Published on: August 24, 2017
This commentary is available as both text and video; enjoy both or either ... they are similar, but not exactly the same. To see past FaceTime commentaries, go to the MNB Channel on YouTube.
Hi, I'm Kevin Coupe and this is FaceTime with the Content Guy.
I recorded this week’s FaceTime from the Carlton Cellars Vineyards, in Carlton, Oregon, where Mrs. Content Guy came for a wine luncheon. I don’t know about you, but I look around and see the blue sky, the vines, I feel a nice breeze blowing, and I taste one of their wonderful Pinot Noirs … well, this is my idea of paradise.
We came because the owners of the vineyard - Dave Grooters and Robin Russell - have become good friends over the years, and we take advantage of every opportunity to come visit. Plus - and I don’t mind being transparent about this - I like to do everything I can to support their independent and wonderful wine business. (Personal note: Go to the Carlton Cellars site and order some Road’s End. It doesn’t have broad distribution, but but it is totally worth the effort.)
But there’s a lesson to be found here … and not just that they make great pinots.
As we attended the luncheon, in addition to tasting great wine and having some terrific food, we also had a chance to learn a little but about agriculture and the growing of wine in this particular soil - what in the wine business is called terroir.
This turned what could’ve been a pedestrian event into something special.

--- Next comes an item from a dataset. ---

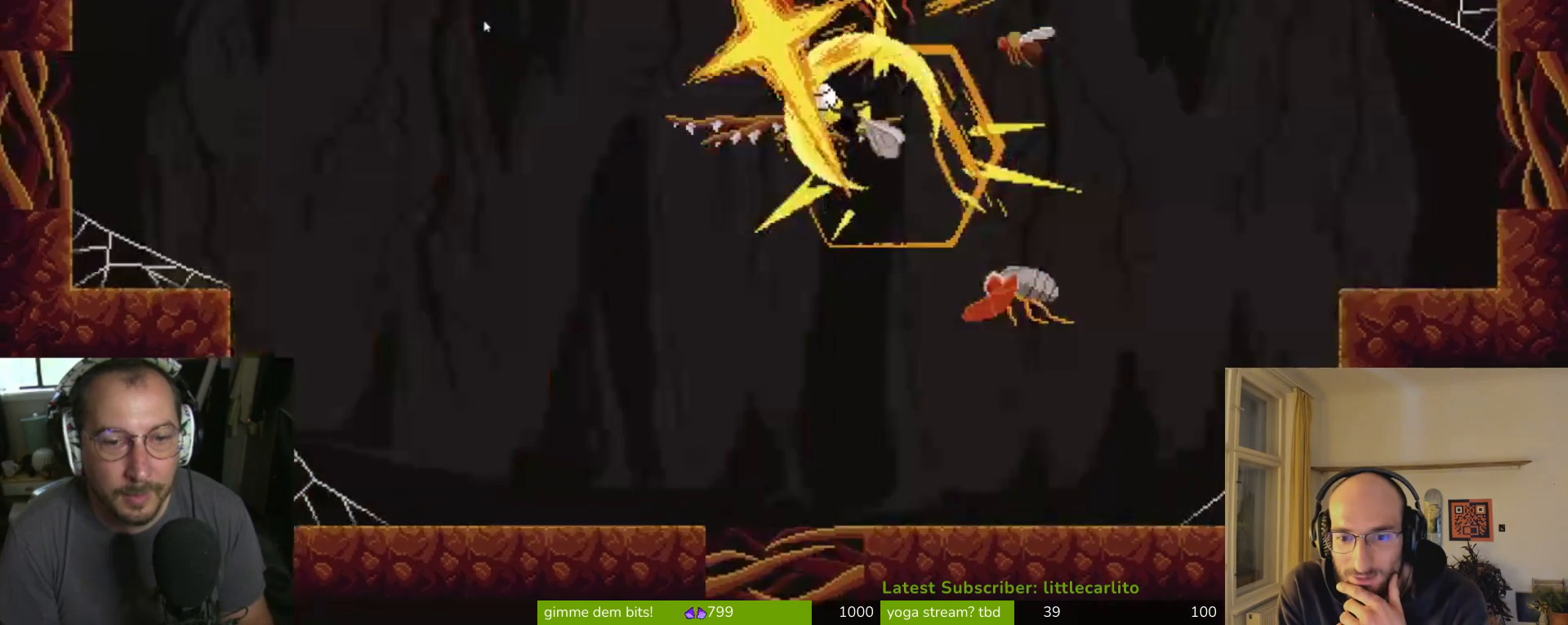
{"buttons": [], "left_stick": "up-left", "right_stick": "center", "events": [[400, "left_stick", "up-left"]]}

That’s a great lesson for retailers that are looking for ways to differentiate themselves from the competition. Especially bricks-and-mortar retailers that are looking to stake out a claim on customers that could be lured away by e-commerce.
These kinds of moments may not be able to be totally recreated in the store, but it isn’t all that hard to treat products as something special, to create events that celebrate even items that you may think of as being pedestrian or commodities.
Think of your store as being your own kind of terroir - a unique environment that gives your brand specific and defined characteristics.
That’s the lesson from Carlton Cellars … and it’s what is on my mind. As always, I want to hear what is on your mind.